**INSTRUCTIONS FOR THE TASK**. The following entries are to be retyped in full, exactly as written.
Segment Open
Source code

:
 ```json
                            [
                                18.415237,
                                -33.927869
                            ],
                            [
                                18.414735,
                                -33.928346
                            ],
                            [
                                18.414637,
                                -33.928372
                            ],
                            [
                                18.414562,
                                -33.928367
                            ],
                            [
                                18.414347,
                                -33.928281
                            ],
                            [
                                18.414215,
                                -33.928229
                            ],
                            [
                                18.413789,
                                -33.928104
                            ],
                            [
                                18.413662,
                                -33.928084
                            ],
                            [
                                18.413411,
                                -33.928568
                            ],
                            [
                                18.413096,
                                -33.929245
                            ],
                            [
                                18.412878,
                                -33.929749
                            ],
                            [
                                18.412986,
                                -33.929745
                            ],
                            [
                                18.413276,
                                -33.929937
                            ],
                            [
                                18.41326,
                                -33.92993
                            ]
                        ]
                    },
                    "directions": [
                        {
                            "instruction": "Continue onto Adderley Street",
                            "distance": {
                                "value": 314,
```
Segment Closed
**SOLUTION TO THIS TASK**.
Source code

:
 ```json
                            [
                                18.415237,
                                -33.927869
                            ],
                            [
                                18.414735,
                                -33.928346
                            ],
                            [
                                18.414637,
                                -33.928372
                            ],
                            [
                                18.414562,
                                -33.928367
                            ],
                            [
                                18.414347,
                                -33.928281
                            ],
                            [
                                18.414215,
                                -33.928229
                            ],
                            [
                                18.413789,
                                -33.928104
                            ],
                            [
                                18.413662,
                                -33.928084
                            ],
                            [
                                18.413411,
                                -33.928568
                            ],
                            [
                                18.413096,
                                -33.929245
                            ],
                            [
                                18.412878,
                                -33.929749
                            ],
                            [
                                18.412986,
                                -33.929745
                            ],
                            [
                                18.413276,
                                -33.929937
                            ],
                            [
                                18.41326,
                                -33.92993
                            ]
                        ]
                    },
                    "directions": [
                        {
                            "instruction": "Continue onto Adderley Street",
                            "distance": {
                                "value": 314,
```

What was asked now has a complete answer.